Open Access
Issue
ND 2007
2007
Article Number 100
Number of page(s) 4
Section Fission studies
DOI https://doi.org/10.1051/ndata:07348
Published online 17 June 2008
International Conference on Nuclear Data for Science and Technology 2007
DOI: 10.1051/ndata:07348

Mass yield, isotopic yield and kinetic energy distributions for heavy masses in thermal neutron induced fission

A. Bail1, O. Serot1, H. Faust2, U. Koester2, T. Materna2, I. AlMahamid3 and T.E. Kuzmina4

1  CEA Cadarache, DEN/DER/SPRC/LEPh, 13108 Saint-Paul-lez-Durance, France
2  Institut Laue-Langevin, 38042 Grenoble, France
3  Wadsworth Center, New-York State Department of Health, Albany NY 12201, USA
4  V.G. Khlopin Radium Institute, 194021 Saint Petersburg, Russia

bail@ill.fr

Published online: 21 May 2008

Abstract
A more accurate knowledge of heavy fission product yields is needed to improve our understanding of the fission process and to increase the efficiency in nuclear reactor operation.

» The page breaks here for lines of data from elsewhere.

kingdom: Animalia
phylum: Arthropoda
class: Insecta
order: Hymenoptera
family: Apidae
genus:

High resolution measurements of fission observables can be done with the recoil mass spectrometer Lohengrin at the Institut Laue-Langevin in Grenoble, France, which was designed to measure fission fragment characteristics from neutron induced fission. The mass separator is situated at the research reactor of the institute and permits the placement of an actinide layer in a high thermal neutron flux. It separates fragments according to atomic mass, kinetic energy and ionic charge state by the action of magnetic and electric fields, and allows to determine these distributions, isotopic yields, and the fragment gamma-decay characteristics. Almost all fissile isotopes rangings from Th to Cf have been investigated with Lohengrin, and in particular mass and nuclear charge distributions for light fission products have been determined. The experimental set-up used to investigate the mass yield and the fission fragment kinetic energy distributions in the heavy mass region, or in the light mass region, is done by coupling a high resolution ionization chamber to the spectrometer. For low mass fission products a double anode ionization chamber is used to determine furthermore isotopic yields within a mass line. For fission fragments of higher mass this separation is no longer possible, and gamma-spectrometry is used instead to identify the contributing nuclear charges. The experimental set-up is shortly described in the present paper, and we present preliminary results for measurements of thermal neutron induced fission in 235U(nth, f), 239Pu(nth, f) and 241Pu(nth, f).